Visa Europe is obligated to indemnify Visa Inc. and Visa International in connection with the European Competition Proceedings, in our opinion, including payment of any fines that may be imposed. However, Visa Europe has expressed an "initial" view that it is not obligated to indemnify Visa Inc. or Visa International for any claim in the European Competition Proceedings, including claims asserted in both the European Commission matter and the U.K. Merchant Litigation. Visa Inc. continues to firmly believe that Visa Europe is obligated to indemnify for all such claims, and has been in discussions with Visa Europe to resolve this issue.

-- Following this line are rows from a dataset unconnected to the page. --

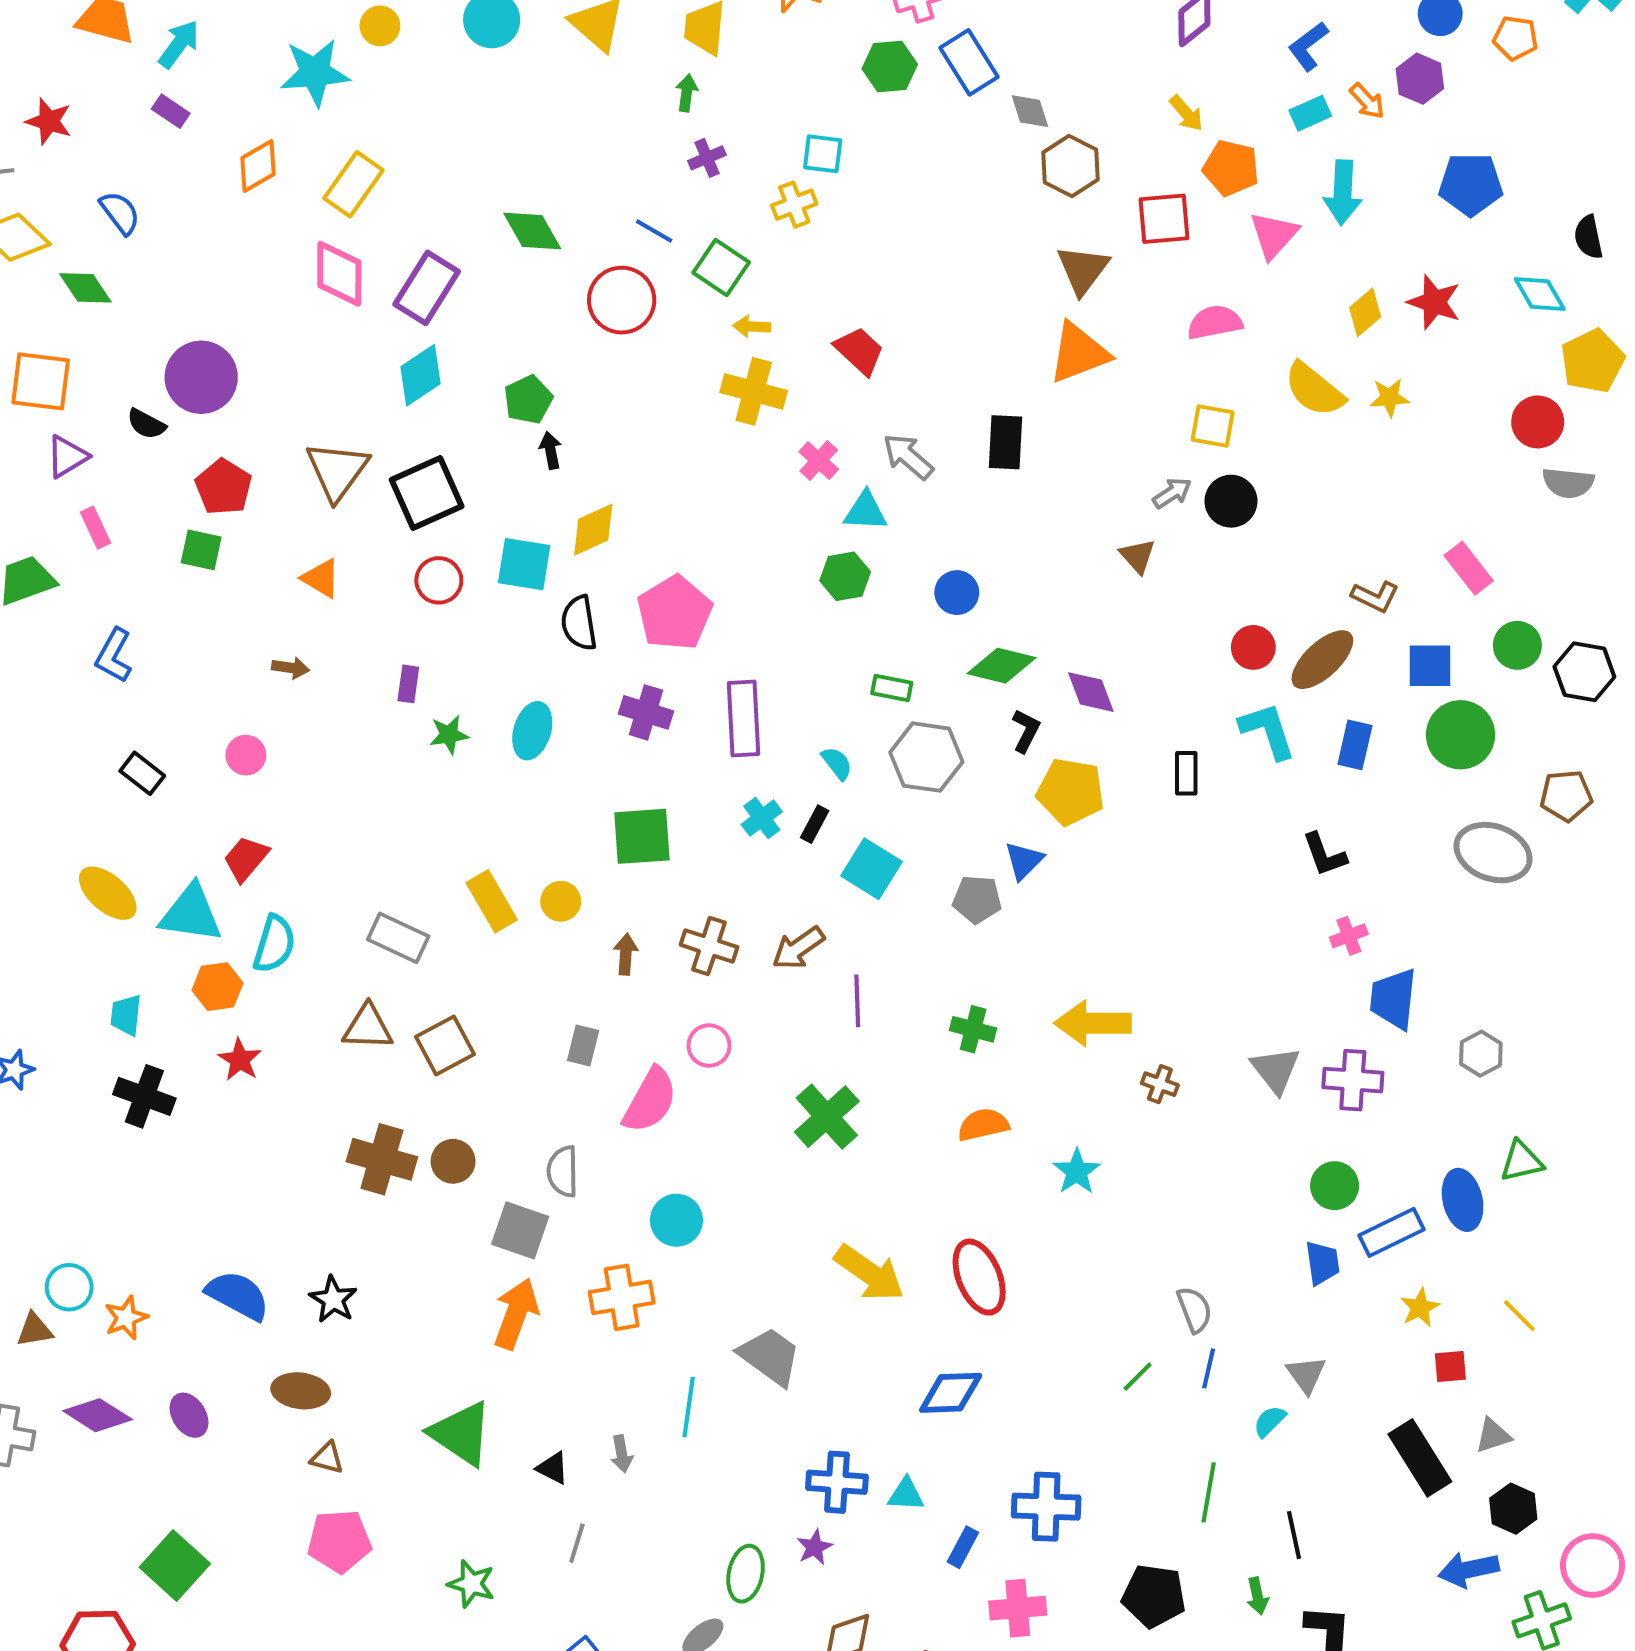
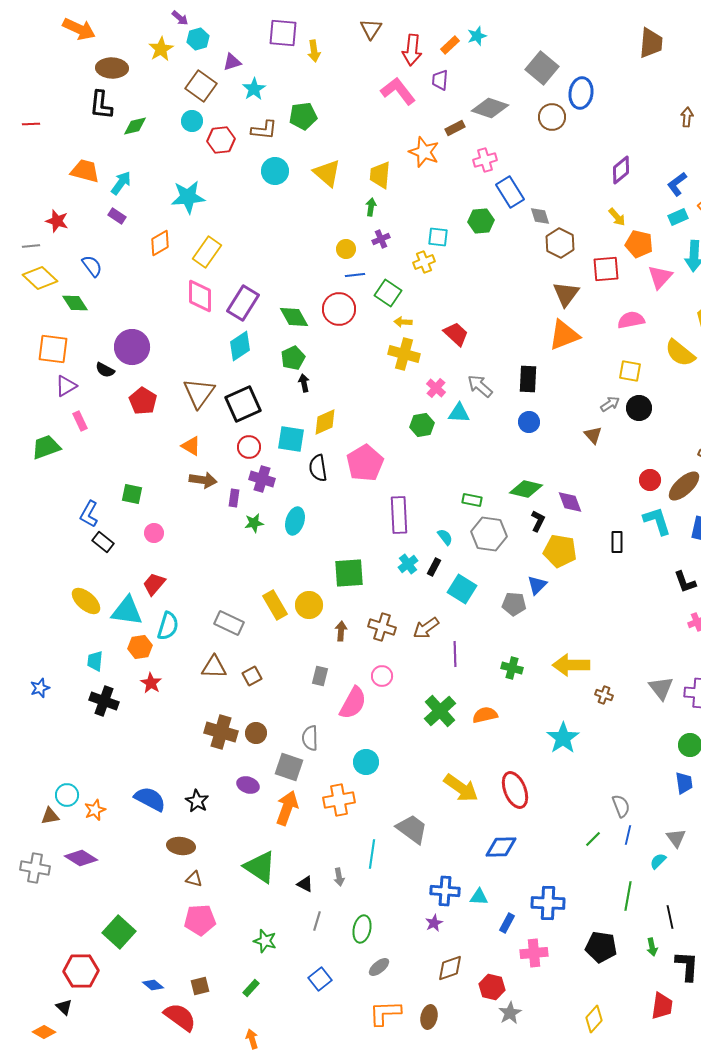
yellow circle: (380, 26) -> (346, 249), moved
green hexagon: (890, 66) -> (481, 221), moved
green diamond: (532, 231) -> (294, 317), moved
blue line: (654, 231) -> (355, 275), turned -36
green square: (201, 550) -> (132, 494), moved
green hexagon: (845, 576) -> (422, 425), moved
blue circle: (957, 593) -> (529, 422), moved
blue L-shape: (114, 656) -> (89, 514), moved
brown arrow: (291, 668) -> (203, 480), moved, size x1.5
purple cross: (646, 712) -> (262, 479), moved
yellow circle: (561, 901) -> (309, 605), size x1.4
brown square: (445, 1046) -> (252, 676), size x0.7
orange semicircle: (983, 1125) -> (485, 715), moved
cyan star: (1077, 1171) -> (563, 738), size x1.4
purple ellipse: (189, 1415) -> (248, 785), moved, turned -40
green ellipse: (746, 1574) -> (362, 929), moved

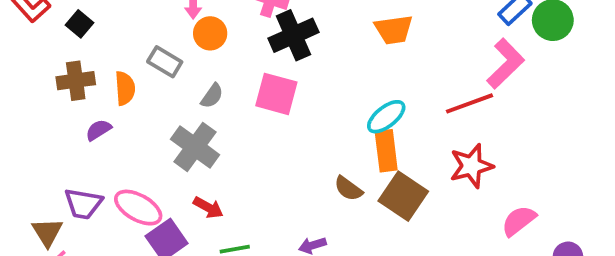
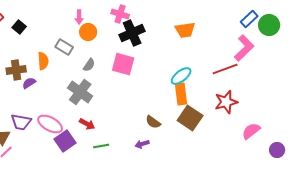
brown cross: (76, 81) -> (16, 70), moved
brown semicircle: (348, 189) -> (153, 122), moved

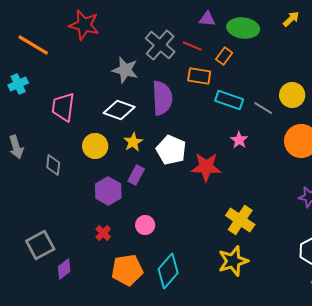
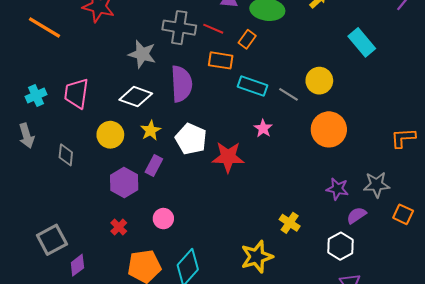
gray cross: (160, 45) -> (179, 28), turned -32
cyan cross: (18, 84) -> (36, 95), moved
yellow cross: (240, 220) -> (290, 223), moved, size x0.7

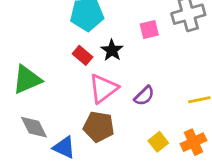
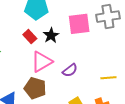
pink square: (149, 29) -> (79, 24), size x1.6

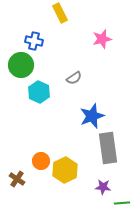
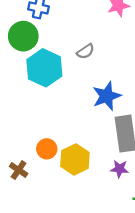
cyan hexagon: (39, 92) -> (44, 68), size x1.4
purple star: (103, 187) -> (120, 169), moved

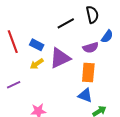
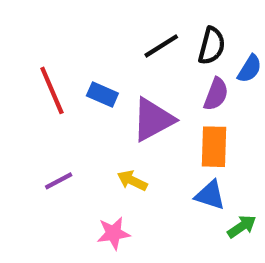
black semicircle: (92, 15) -> (212, 46), moved, turned 30
purple semicircle: (91, 48) -> (216, 94), turned -49
yellow arrow: (37, 64) -> (132, 181), moved, turned 64

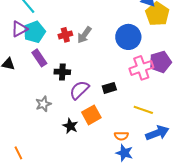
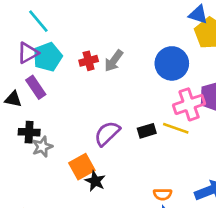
purple rectangle: (39, 58) -> (36, 87), moved
black cross: (62, 72) -> (29, 132), moved
gray star: (43, 104) -> (42, 147), moved
yellow line: (143, 110) -> (176, 128), moved
orange square: (91, 115) -> (82, 167), moved

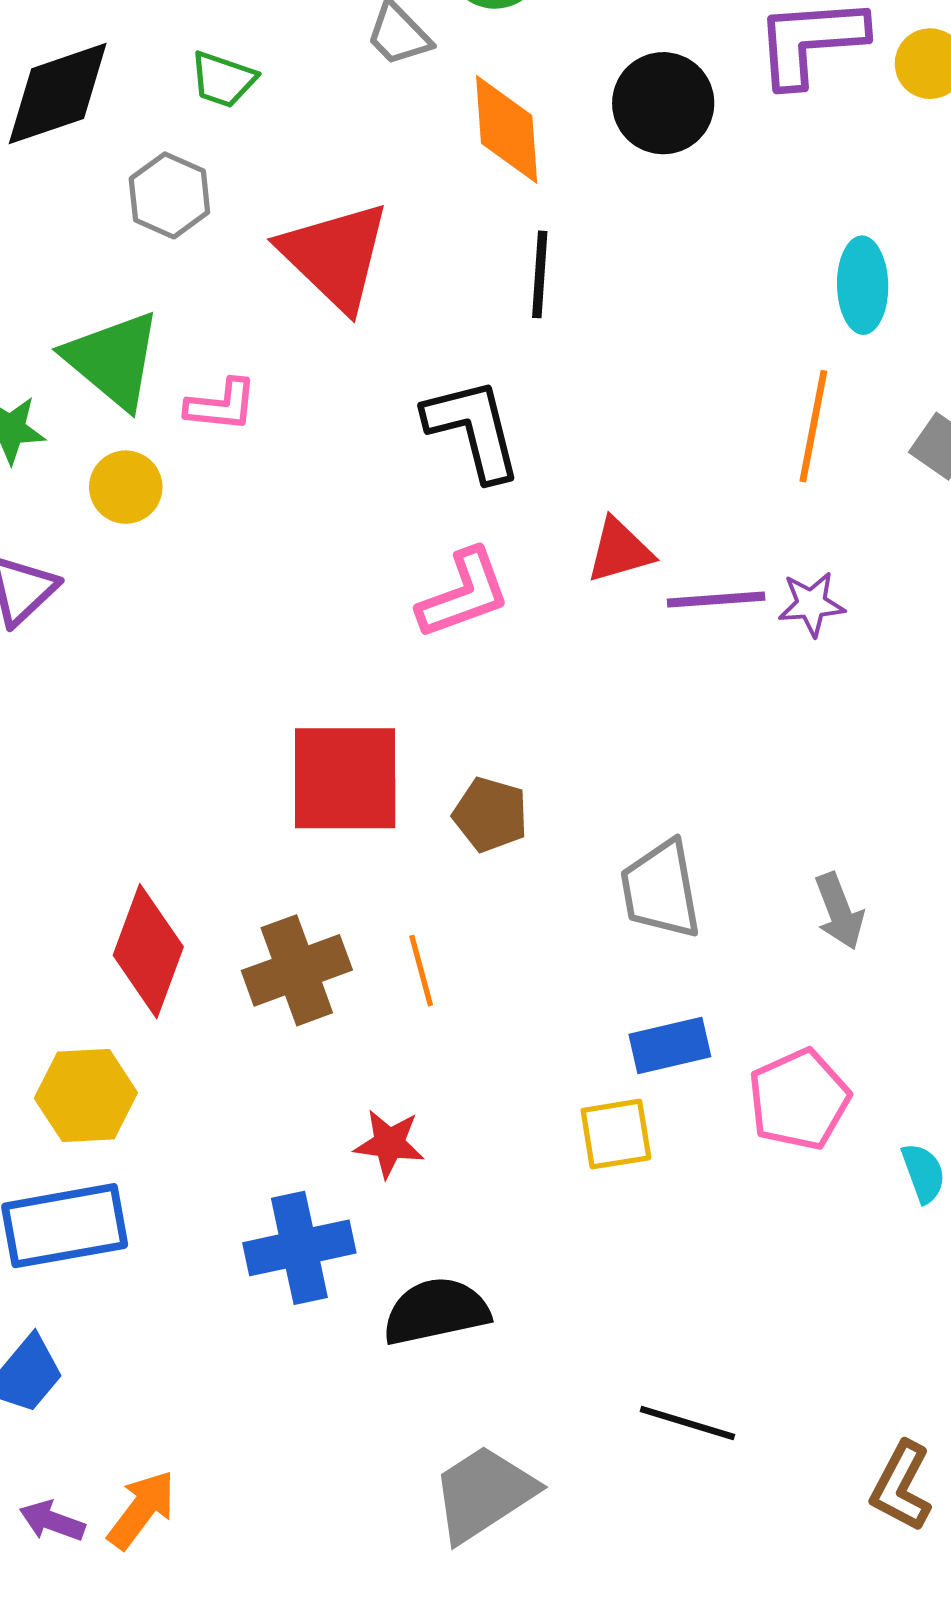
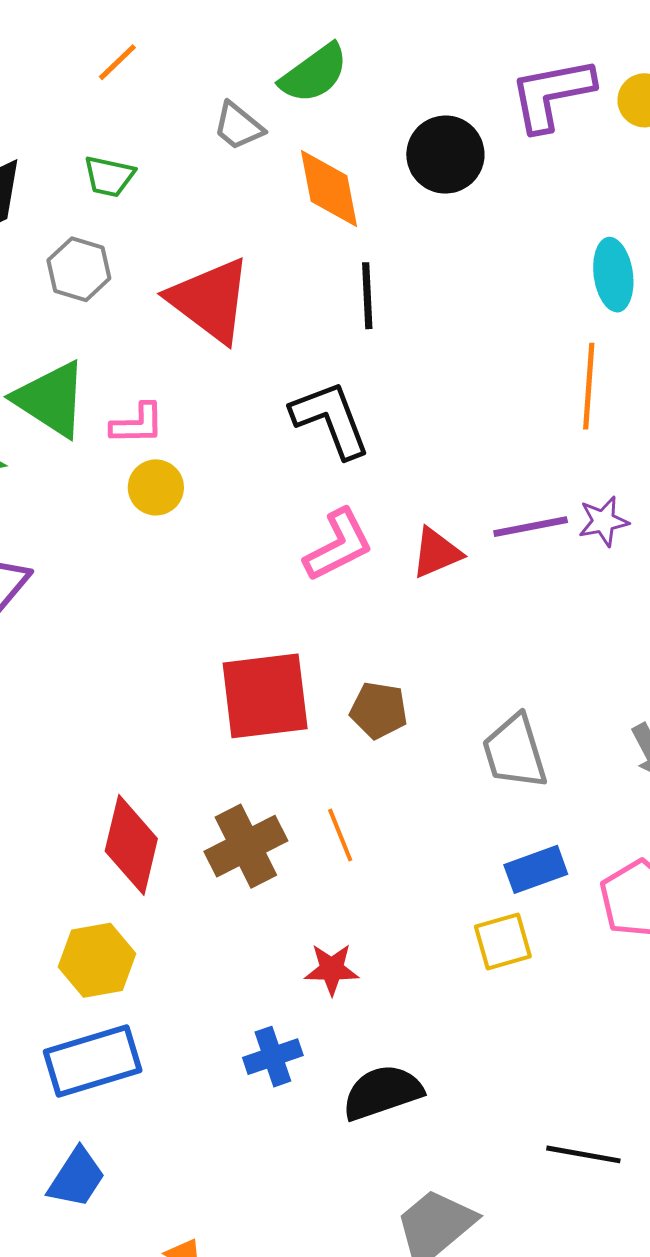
yellow circle: (126, 487) -> (156, 487), moved
red triangle: (620, 551) -> (436, 553), moved
blue cross: (299, 1248) -> (273, 1057), size x0.7

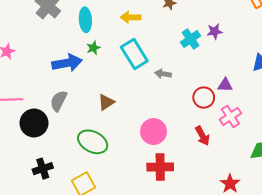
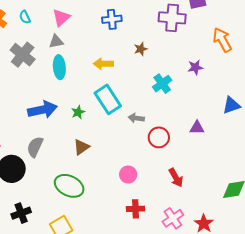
purple star: (215, 31) -> (195, 67), moved
green star: (93, 48) -> (78, 112), moved
red circle: (204, 98) -> (159, 137), moved
pink cross: (230, 116) -> (173, 218), moved
pink circle: (154, 132) -> (128, 175), size x0.7
red cross: (160, 167) -> (135, 209), size x0.7

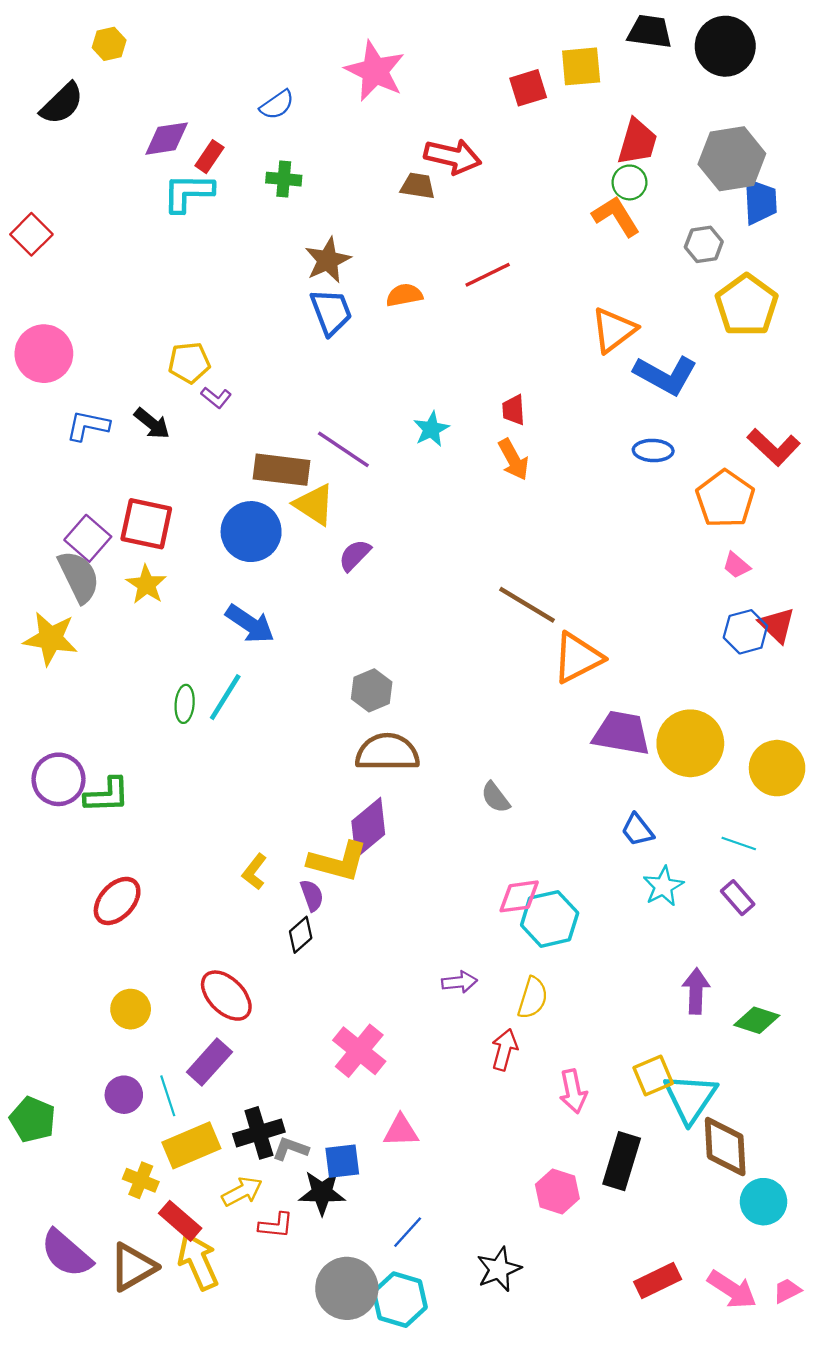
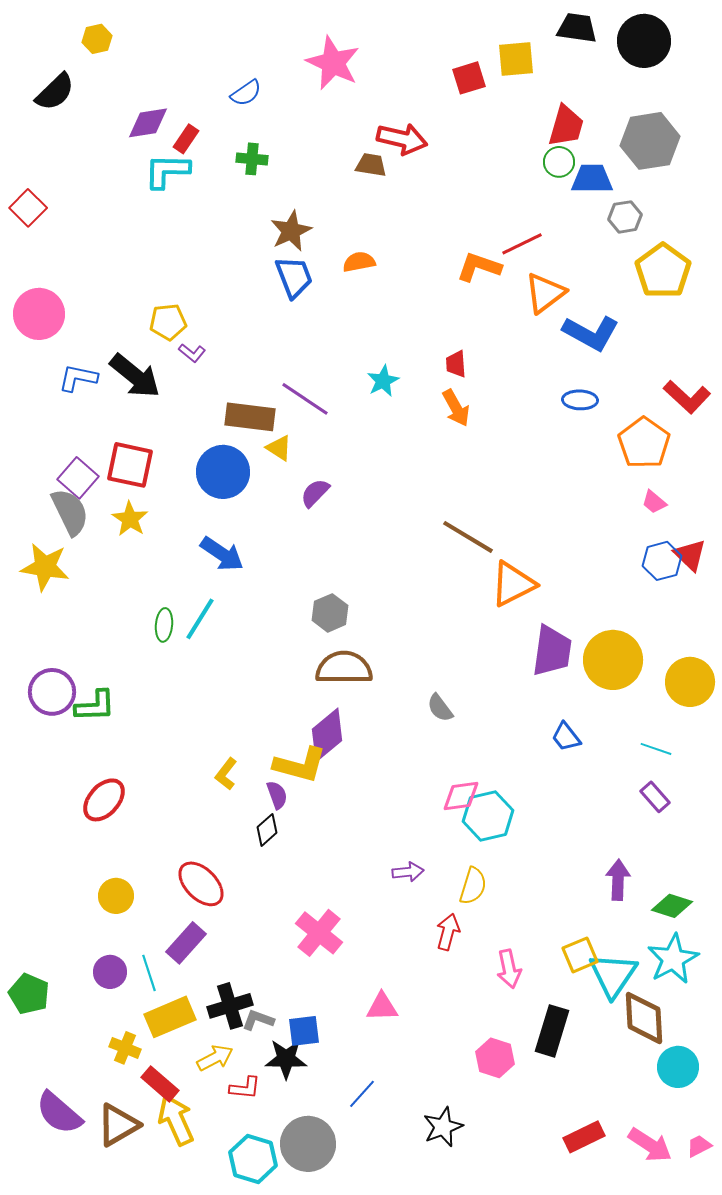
blue trapezoid: (760, 202) -> (592, 179), moved, turned -87
orange L-shape: (616, 216) -> (479, 267), moved, turned -39
red line: (488, 275) -> (522, 244), moved
black arrow: (152, 423) -> (135, 376), size x1.6
yellow triangle: (314, 505) -> (279, 448), size x0.7
purple trapezoid: (622, 733) -> (552, 651), turned 88
cyan star: (663, 886) -> (673, 959), moved, size x1.4
pink triangle: (401, 1131) -> (382, 1007), moved
cyan hexagon: (400, 1300) -> (253, 1159), moved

While the parties are not currently in non-binding arbitration, both parties have initiated the executive engagement aspect of the dispute resolution procedure contemplated by the Framework Agreement to resolve their dispute regarding this indemnification issue.
Canadian Competition Proceedings
Merchant Litigation. On March 26, 2014, the British Columbia Supreme Court, in Watson v. Bank of America Corporation, et al., granted the plaintiffs' application for class certification in part, allowing plaintiffs to proceed as a class on, among other claims, claims for price fixing under Canada's Competition Act.
U.S. ATM Access Fee Litigation
On December 19, 2013, the U.S. District Court for the District of Columbia denied plaintiffs motions for leave to file amended complaints in the National ATM Council class action and the consumer class actions, and denied plaintiffs motions for an order altering or amending the court's February 13, 2013 judgment. On January 10, 2014, plaintiffs in the National ATM Council class action and the consumer class actions filed notices of appeal to the U.S. Court of Appeals for the District of Columbia Circuit.
Target Data Breach
On March 3, 2014, a purported class action was filed in U.S. District Court for the District of Utah against Target, Visa and MasterCard alleging, among other things, violations of Utah unfair competition law, invasion of privacy, negligence and breach of contract as a result of unauthorized access in November and December 2013 to certain personal information and payment card data stored by Target. The complaint also alleges that Visa and MasterCard unlawfully failed to implement chip technology in the United States. The complaint seeks damages, restitution, injunctive relief and attorneys’ fees.